High-Fidelity Prompt Generation
Generates high-fidelity prompts using graph context for accurate code generation.
Total Resilience with Dual Mode
Dual mode operation (API & automation) ensures compatibility with any AI platform.
Intelligent CSS Selector Extraction
Intelligent extraction via CSS selectors for precise response retrieval.
Key Components
Knowledge Graph
Complete project representation with nodes and relationships.
Prompting Engine
Dynamic prompt generation system with graph context adaptation.
Automatic Navigation
Browser automation for AI interface compatibility.
Snippet
Single display point for final results with validation and integration.
Final Integration
Seamless code integration into IDE via VS Code extension.
VS Code Extension
Extension bridging Liris application and development environment.
Liris Data Science
Objective
Generate realistic synthetic datasets. Configure contextual parameters, adapt data formatting, and provide statistical visualization of context combinations used.
User Journey for Dataset Generation
Define Strategy
In the Dataset Strategy tab, create and configure different context typologies.
Structure Taxonomy
For taxonomic contexts, define hierarchical structure (cluster > root label > parent > child).
Configure Generation
In the Dataset Generation tab, compose prompt with selected contexts, choose AI platform, output format, and number of batches.
Launch Generation
Click Generate to start the process.
Tab Descriptions
1. Dataset Strategy
Objective Define context typologies for a project.
Components
- Pie Chart Diagram showing context combination distribution
- Context Typology Management Add/modify/save hierarchical structures (cluster > root label > parent > child)
2. Dataset Generation
Objective Merge context typologies, send to AI, and retrieve result in a file.
Components
- Typology Combination Establish context combinations to generate batches
- Progress Visualization Visual indicator to track process status
- Prompt Editor Text area to compose prompt to send with context typologies
- Dataset Template Selection of predefined data formatting models
- Output Format Selection of final file format (CSV, JSON)
Liris Data Science Key Features
Custom Dataset Architect
Ability to create massive, ultra-specific datasets from purely theoretical scenarios.

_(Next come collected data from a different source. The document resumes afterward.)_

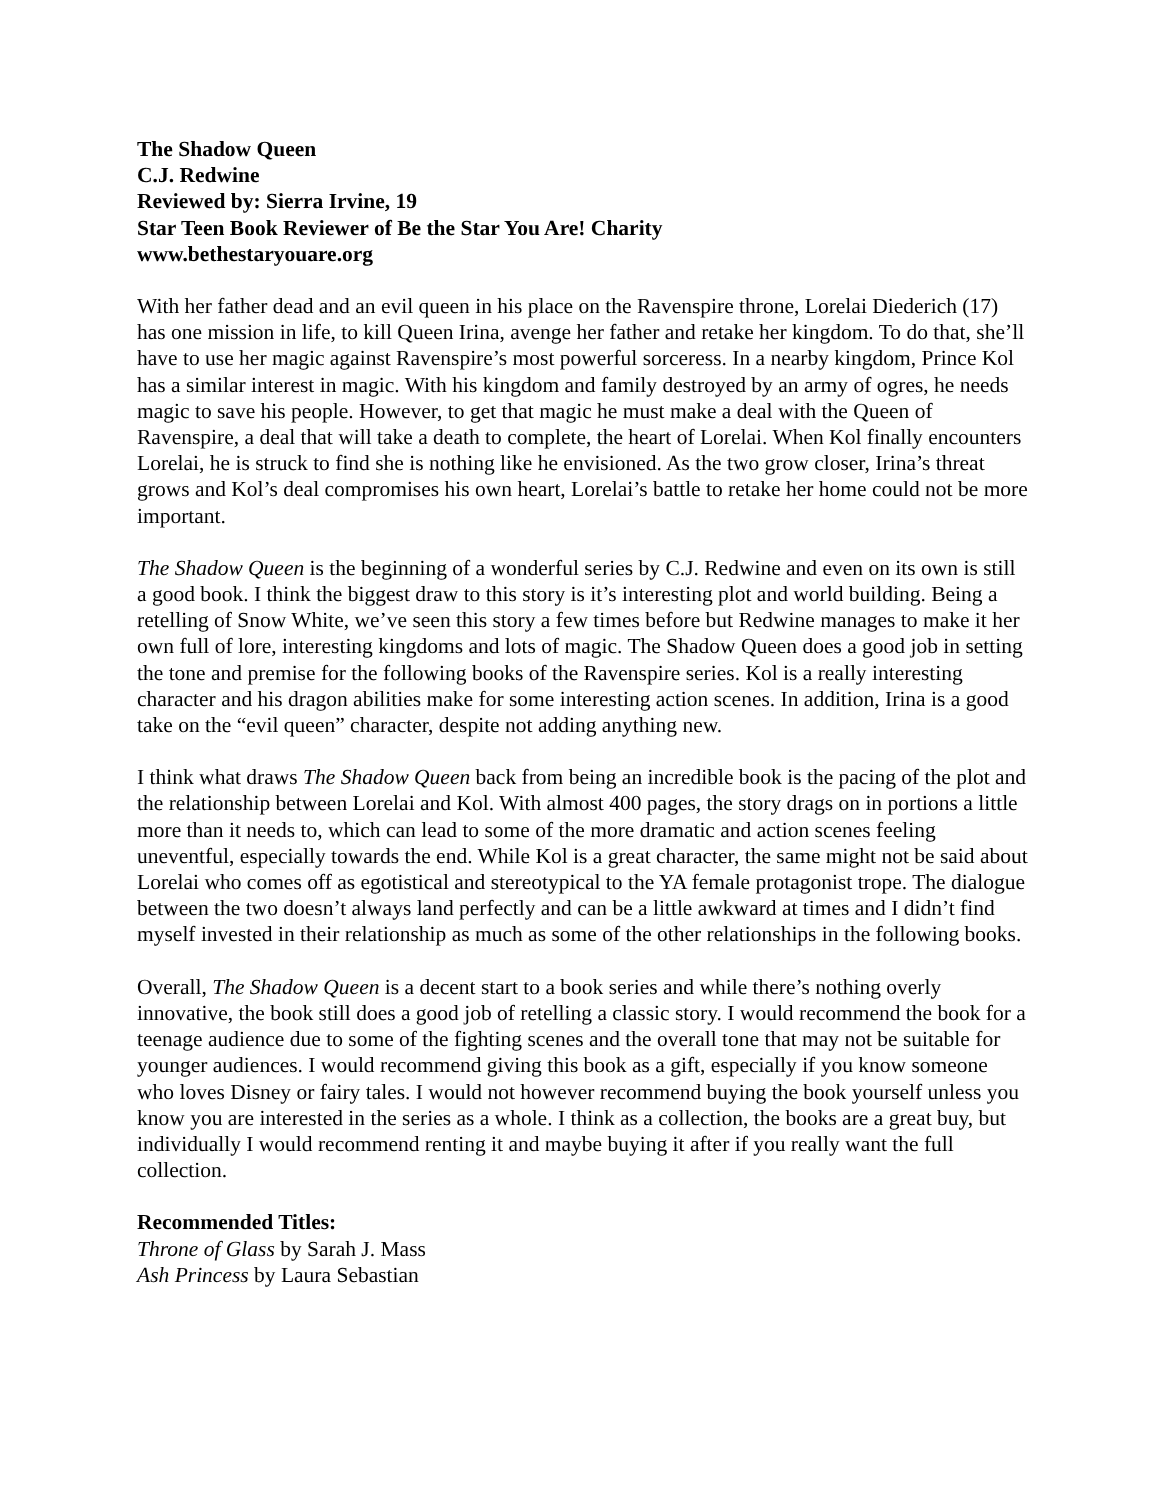The Shadow Queen
C.J. Redwine
Reviewed by: Sierra Irvine, 19
Star Teen Book Reviewer of Be the Star You Are! Charity
www.bethestaryouare.org
With her father dead and an evil queen in his place on the Ravenspire throne, Lorelai Diederich (17) has one mission in life, to kill Queen Irina, avenge her father and retake her kingdom. To do that, she’ll have to use her magic against Ravenspire’s most powerful sorceress. In a nearby kingdom, Prince Kol has a similar interest in magic. With his kingdom and family destroyed by an army of ogres, he needs magic to save his people. However, to get that magic he must make a deal with the Queen of Ravenspire, a deal that will take a death to complete, the heart of Lorelai. When Kol finally encounters Lorelai, he is struck to find she is nothing like he envisioned. As the two grow closer, Irina’s threat grows and Kol’s deal compromises his own heart, Lorelai’s battle to retake her home could not be more important.
The Shadow Queen is the beginning of a wonderful series by C.J. Redwine and even on its own is still a good book. I think the biggest draw to this story is it’s interesting plot and world building. Being a retelling of Snow White, we’ve seen this story a few times before but Redwine manages to make it her own full of lore, interesting kingdoms and lots of magic. The Shadow Queen does a good job in setting the tone and premise for the following books of the Ravenspire series. Kol is a really interesting character and his dragon abilities make for some interesting action scenes. In addition, Irina is a good take on the “evil queen” character, despite not adding anything new.
I think what draws The Shadow Queen back from being an incredible book is the pacing of the plot and the relationship between Lorelai and Kol. With almost 400 pages, the story drags on in portions a little more than it needs to, which can lead to some of the more dramatic and action scenes feeling uneventful, especially towards the end. While Kol is a great character, the same might not be said about Lorelai who comes off as egotistical and stereotypical to the YA female protagonist trope. The dialogue between the two doesn’t always land perfectly and can be a little awkward at times and I didn’t find myself invested in their relationship as much as some of the other relationships in the following books.
Overall, The Shadow Queen is a decent start to a book series and while there’s nothing overly innovative, the book still does a good job of retelling a classic story. I would recommend the book for a teenage audience due to some of the fighting scenes and the overall tone that may not be suitable for younger audiences. I would recommend giving this book as a gift, especially if you know someone who loves Disney or fairy tales. I would not however recommend buying the book yourself unless you know you are interested in the series as a whole. I think as a collection, the books are a great buy, but individually I would recommend renting it and maybe buying it after if you really want the full collection.
Recommended Titles:
Throne of Glass by Sarah J. Mass
Ash Princess by Laura Sebastian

Hierarchical Business Taxonomy
Enforce structure (Cluster > Label > Parent > Child) for AI generation, creating organized business taxonomies.
Statistical Steering
Visual tool (representativity pie chart) that analyzes generation strategy before launch, showing context combination distribution.
Industrial Batch Generation
Configuration allowing mixing of complex context combinations and producing them in series via batch processing.

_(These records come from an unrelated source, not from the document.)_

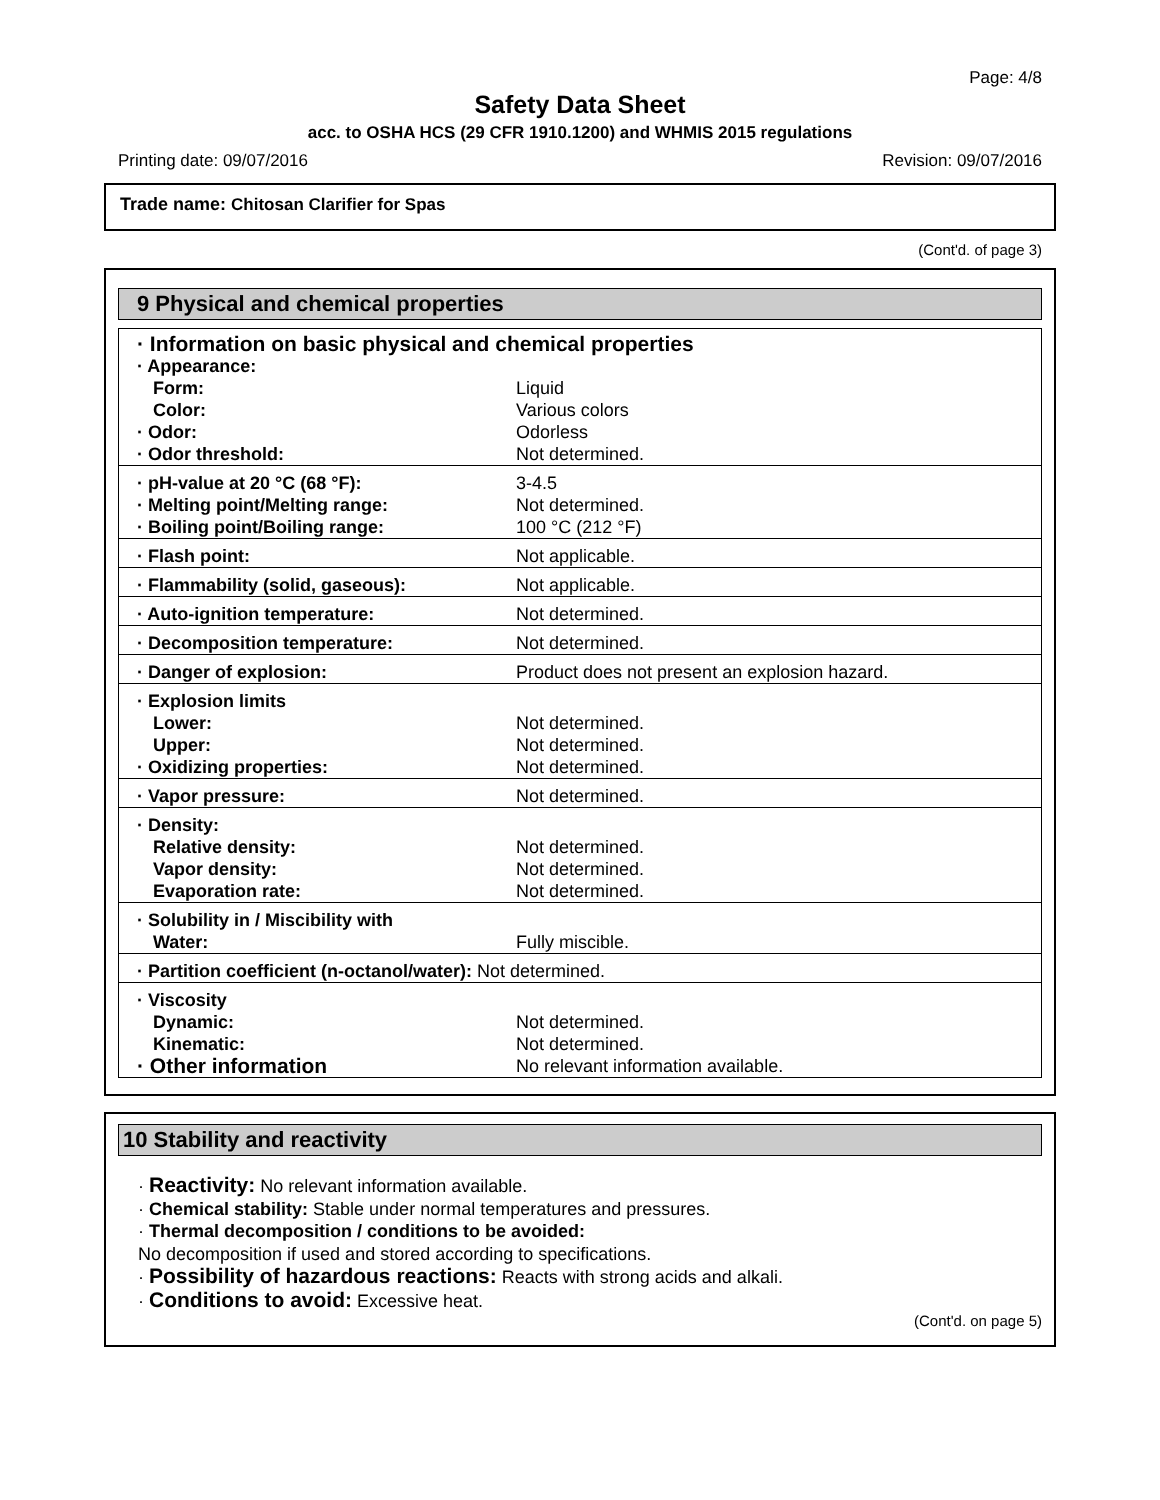Page: 4/8
Safety Data Sheet
acc. to OSHA HCS (29 CFR 1910.1200) and WHMIS 2015 regulations
Printing date: 09/07/2016 Revision: 09/07/2016
Trade name: Chitosan Clarifier for Spas
(Cont'd. of page 3)
9 Physical and chemical properties
| · Information on basic physical and chemical properties | |
| · Appearance: | |
| Form: | Liquid |
| Color: | Various colors |
| · Odor: | Odorless |
| · Odor threshold: | Not determined. |
| · pH-value at 20 °C (68 °F): | 3-4.5 |
| · Melting point/Melting range: | Not determined. |
| · Boiling point/Boiling range: | 100 °C (212 °F) |
| · Flash point: | Not applicable. |
| · Flammability (solid, gaseous): | Not applicable. |
| · Auto-ignition temperature: | Not determined. |
| · Decomposition temperature: | Not determined. |
| · Danger of explosion: | Product does not present an explosion hazard. |
| · Explosion limits | |
| Lower: | Not determined. |
| Upper: | Not determined. |
| · Oxidizing properties: | Not determined. |
| · Vapor pressure: | Not determined. |
| · Density: | |
| Relative density: | Not determined. |
| Vapor density: | Not determined. |
| Evaporation rate: | Not determined. |
| · Solubility in / Miscibility with | |
| Water: | Fully miscible. |
| · Partition coefficient (n-octanol/water): Not determined. | |
| · Viscosity | |
| Dynamic: | Not determined. |
| Kinematic: | Not determined. |
| · Other information | No relevant information available. |
10 Stability and reactivity
· Reactivity: No relevant information available.
· Chemical stability: Stable under normal temperatures and pressures.
· Thermal decomposition / conditions to be avoided:
No decomposition if used and stored according to specifications.
· Possibility of hazardous reactions: Reacts with strong acids and alkali.
· Conditions to avoid: Excessive heat.
(Cont'd. on page 5)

Multi-Format Augmentation and Formatting Engine
Manages final formatting (CSV, JSON) via templates and can “augment” data from existing examples.
Dataset Configuration
Typologies
Definition of different context typologies to structure data according to business needs.
Combinations
Configuration of possible combinations between different typologies to create varied datasets.
Generation and Validation
Dynamic Prompt
Dynamic prompts that automatically adapt to selected contexts for optimal generation.
Distribution Visualization
Statistical visualization of context combinations used to analyze data distribution.
Dataset Download
Download of generated dataset in JSON/CSV formats according to usage needs.